** begin DOCUMENT SEGMENT **

On Stereogum’s list of the top 10 songs of summer for 2016, some natural oddities floated to the surface. After all, this isn’t a poll of radio jockeys or show promoters, this is a survey of music fans who are aware of both the cultures tastes and the history of the song of summer, but also music dorks who can hear “Golden Days” by Whitney and acknowledge it as something more than just indie rock – after all, it’s indie rock for warm sunny days.
Amongst your indie favorites (Car Seat Headrest, Blood Orange) and your legitimate songs of summer (“No Problem” by Chance the Rapper at #1, “One Dance” by Drake at #3) sat Angel Olsen’s “Shut Up Kiss Me”.
Now regardless of what you think about the timeless tradition of choosing a song of summer, or of Stereogum readership, or of Drake’s “One Dance”, we can all agree Angel Olsen is having a moment, a moment that is suddenly being shared with everyone. Her 2010’s contemporaries would never, or more than likely, could never, dream of being voted with the song of summer. Marissa Nadler? Too ethereal. Sharon Van Etten? Too emotionally dense. Julia Holter? She got close last year but even her music skews too orchestral to fully grasp the the carefree joys of summer. And going down the line there are artists who are either too extreme in their mass appeal (St. Vincent, Courtney Barnett) or not extreme enough (Jessica Pratt, Julien Baker) to capture just how unique this position is. Find me something she’s released that shimmers with such dizzying brightness and radio worthiness while still capturing the essence of her music. That song just doesn’t exist. And suddenly, for better or worse, Angel Olsen is beginning to belong to everyone.

** end DOCUMENT SEGMENT **
** begin ENTRIES PROVIDED **

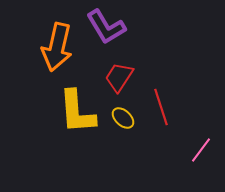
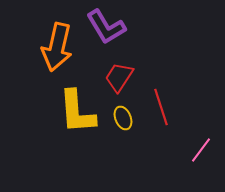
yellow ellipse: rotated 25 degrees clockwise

** end ENTRIES PROVIDED **
** begin ENTRIES PROVIDED **

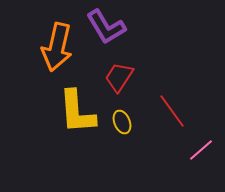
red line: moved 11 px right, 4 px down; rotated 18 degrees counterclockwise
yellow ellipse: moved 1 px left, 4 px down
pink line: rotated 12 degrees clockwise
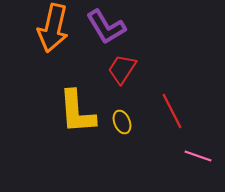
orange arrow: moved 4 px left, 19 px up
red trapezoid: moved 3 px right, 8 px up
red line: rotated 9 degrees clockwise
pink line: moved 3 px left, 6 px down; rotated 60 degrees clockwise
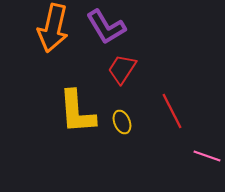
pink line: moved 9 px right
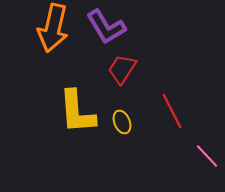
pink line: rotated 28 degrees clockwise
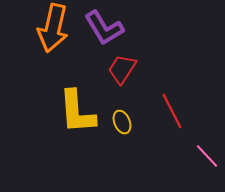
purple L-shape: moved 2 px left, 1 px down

** end ENTRIES PROVIDED **

EXERCISE —
Answer these about the piece on Stereogum's 2016 songs of summer, one per line:
(a) Which song does the piece say placed at #1?
(b) What Whitney song does it name?
(c) In a word or two, what does it say is the reason Marissa Nadler could not be voted song of summer?

RESPONSE TO THE TASK —
(a) "No Problem" by Chance the Rapper
(b) "Golden Days"
(c) Too ethereal